GI symptoms in systemic scleroderma unrelated to disease-specific medications
New research presented this week at ACR Convergence 2022, the American College of Rheumatology's annual meeting, found no clear association between immunosuppressive or anti-fibrotic medications and worsening gastrointestinal symptoms in early systemic scleroderma.
Gastrointestinal tract (GIT) symptoms are among the most common complications in systemic sclerosis (SSc, scleroderma), a disease marked by progressive vasculopathy and fibrosis. Clinicians monitor seven GIT symptoms-reflux, bloating, diarrhea, constipation, fecal incontinence, and emotional and social well-being-using the University of California, Los Angeles Scleroderma Clinical Trials Consortium Gastrointestinal Tract Questionnaire (UCLA-GIT 2.0, GIT 2.0), a validated, patient-reported outcome measure. Yet distinguishing disease-related from iatrogenic symptoms can be challenging. This research focused on understanding the relationship of GIT symptoms to medication use.
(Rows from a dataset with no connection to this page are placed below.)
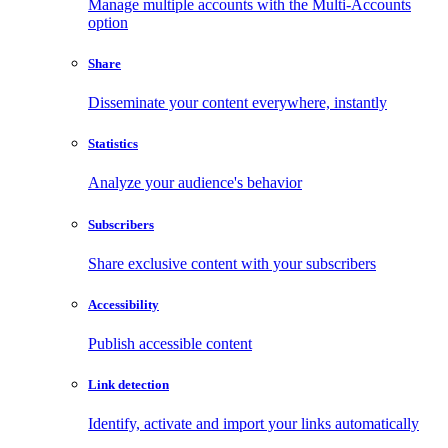
Manage multiple accounts with the Multi-Accounts
option
Share
Disseminate your content everywhere, instantly
Statistics
Analyze your audience's behavior
Subscribers
Share exclusive content with your subscribers
Accessibility
Publish accessible content
Link detection
Identify, activate and import your links automatically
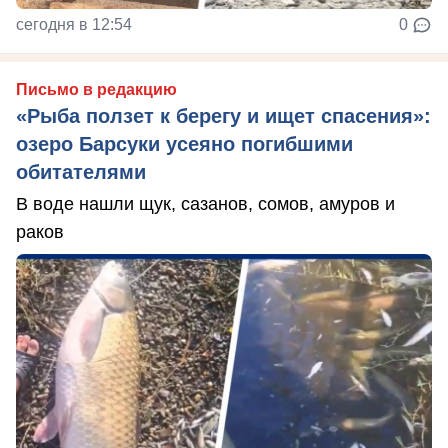
сегодня в 12:54
0
Письмо в редакцию
«Рыба ползет к берегу и ищет спасения»:
озеро Барсуки усеяно погибшими
обитателями
В воде нашли щук, сазанов, сомов, амуров и
раков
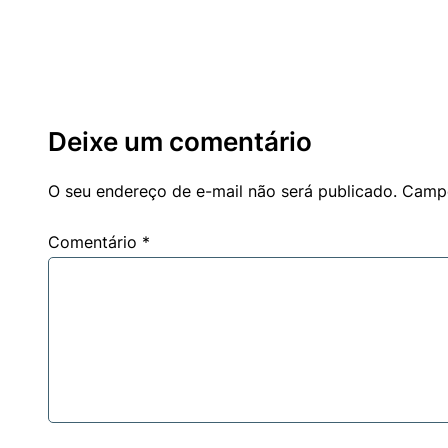
Deixe um comentário
O seu endereço de e-mail não será publicado.
Campo
Comentário
*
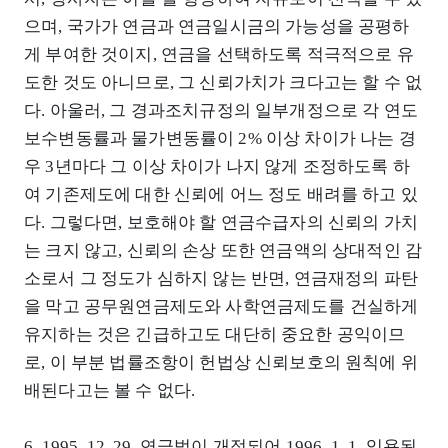
으며, 국가가 연금과 연금일시금의 가능성을 공평하
게 부여한 것이지, 연금을 선택하도록 적극적으로 유
도한 것도 아니므로, 그 신뢰가치가 크다고는 할 수 없
다. 아울러, 그 경과조치규정의 일부개정으로 각 연도
보수변동률과 물가변동률이 2% 이상 차이가 나는 경
우 3년마다 그 이상 차이가 나지 않게 조정하도록 하
여 기존제도에 대한 신뢰에 어느 정도 배려를 하고 있
다. 그렇다면, 보호해야 할 연금수급자의 신뢰의 가치
는 크지 않고, 신뢰의 손상 또한 연금액의 상대적인 감
소로서 그 정도가 심하지 않는 반면, 연금재정의 파탄
을 막고 공무원연금제도와 사학연금제도를 건실하게
유지하는 것은 긴급하고도 대단히 중요한 공익이므
로, 이 부분 법률조항이 헌법상 신뢰보호의 원칙에 위
배된다고는 볼 수 없다.
6. 1995. 12. 29. 연금법이 개정되어 1996. 1. 1. 임용된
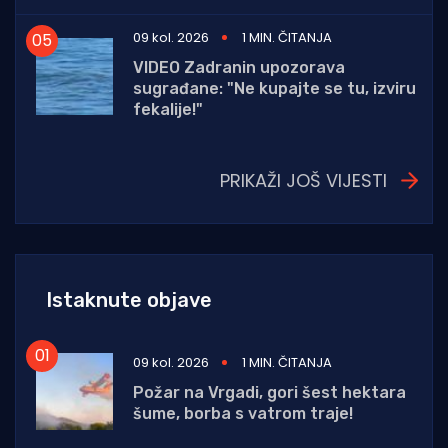
09 kol. 2026
1 MIN. ČITANJA
VIDEO Zadranin upozorava
sugrađane: "Ne kupajte se tu, izviru
fekalije!"
PRIKAŽI JOŠ VIJESTI
Istaknute objave
09 kol. 2026
1 MIN. ČITANJA
Požar na Vrgadi, gori šest hektara
šume, borba s vatrom traje!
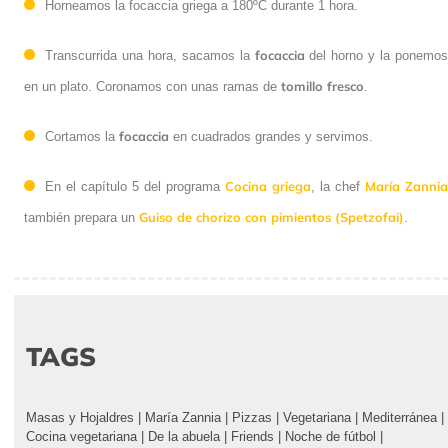
Horneamos la focaccia griega a 180ºC durante 1 hora.
focaccia
Transcurrida una hora, sacamos la
del horno y la
tomillo fresco
ponemos en un plato. Coronamos con unas ramas de
.
focaccia
Cortamos la
en cuadrados grandes y servimos.
Cocina griega
María
En el capítulo 5 del programa
, la chef
Zannia
Guiso de chorizo con pimientos
también prepara un
(Spetzofai)
.
TAGS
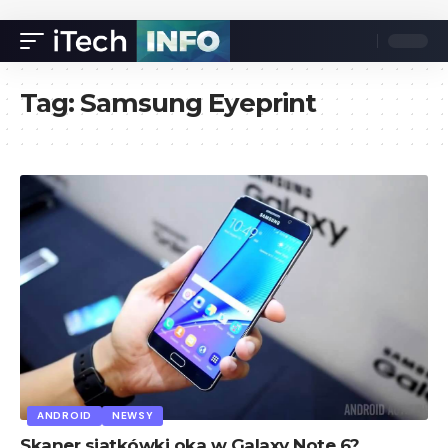
Tag:
Samsung Eyeprint
ANDROID
NEWSY
Skaner siatkówki oka w Galaxy Note 6?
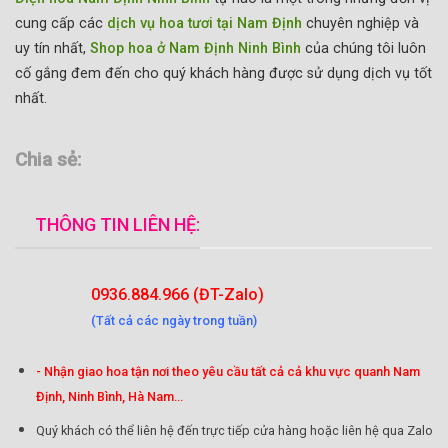
cung cấp các
dịch vụ hoa tươi tại Nam Định
chuyên nghiệp và
uy tín nhất,
Shop hoa ở Nam Định Ninh Bình
của chúng tôi luôn
cố gắng đem đến cho quý khách hàng được sử dụng dịch vụ tốt
nhất.
Chia sẻ:
THÔNG TIN LIÊN HỆ:
0936.884.966 (ĐT-Zalo)
(Tất cả các ngày trong tuần)
- Nhận giao hoa tận nơi theo yêu cầu tất cả cả khu vực quanh Nam
Định, Ninh Bình, Hà Nam...
Quý khách có thể liên hệ đến trực tiếp cửa hàng hoặc liên hệ qua Zalo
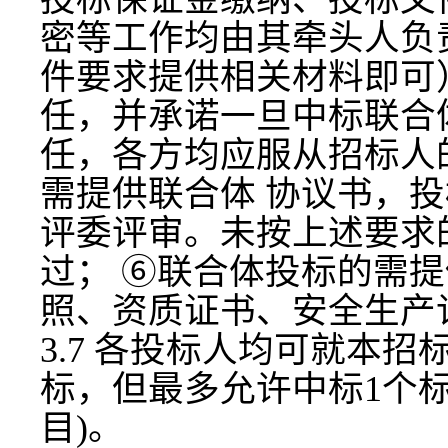
密等工作均由其牵头人负
件要求提供相关材料即可
任，并承诺一旦中标联合
任，各方均应服从招标人
需提供联合体 协议书，
评委评审。未按上述要求
过； ⑥联合体投标的需
照、资质证书、安全生产
3.7 各投标人均可就本
标，但最多允许中标1个
目)。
The study included 399 participants in the Collaborative National Quality and Efficacy Registry (CONQUER) for Scleroderma, a platform that seeks to better understand the development of systemic sclerosis disease in patients less than five years from the first non-Raynaud's symptom. Patients included had completed at least two serial GIT 2.0 questionaires. They were categorized by total GIT 2.0 severity and further divided into subsets including no change (none-to-mild), improvement in category, worsening in category and no change (moderate-to-severe).